6 News Investigates received only one response from the diocese when we asked about financials. It was in August from Eric Anderson, a Pittsburgh-based attorney who represents the diocese.
He spoke to us in a phone interview about the 2008 lawsuit.
"I know we didn't get all of [the money the Diocese of Altoona-Johnstown asked for in the 2008 lawsuit]," Anderson said. "I don't know if [the rest of the payment] comes from parishioners. I don't know where it comes from, actually. You would have to talk to the diocese."
Anderson would not do an on-camera interview, because of ongoing litigation involving the diocese.
The Diocese of Greensburg has disclosed more than $667,000 in settlements for clergy abuse since 1951. Forty percent of those payments came in one payment. Zufelt said there has not been a single settlement for clergy abuse in the last five years.

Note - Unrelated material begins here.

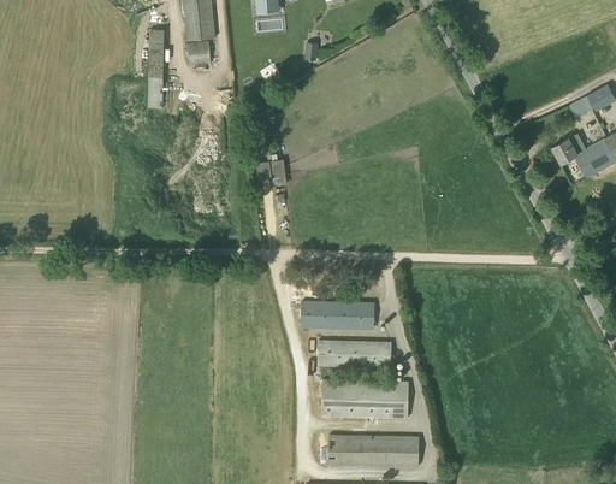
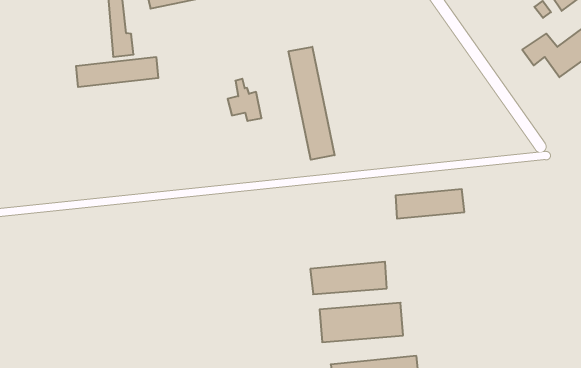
building: none -> [76,57,158,87]
building: none -> [289,47,335,160]
building: [300,301,367,325] -> [396,189,464,219]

The Diocese of Altoona-Johnstown has disclosed at least $5.3 million in two cases involving clergy abuse since 1994: the Francis Luddy trial and the 21-person settlement. The total does not include how much the diocese paid for alleged clergy abuse involving Brother Stephen Baker, legal fees in any of the cases or potential other settlements.
The Archdiocese of Philadelphia has not disclosed how much it has settled in clergy cases alleging child sex abuse.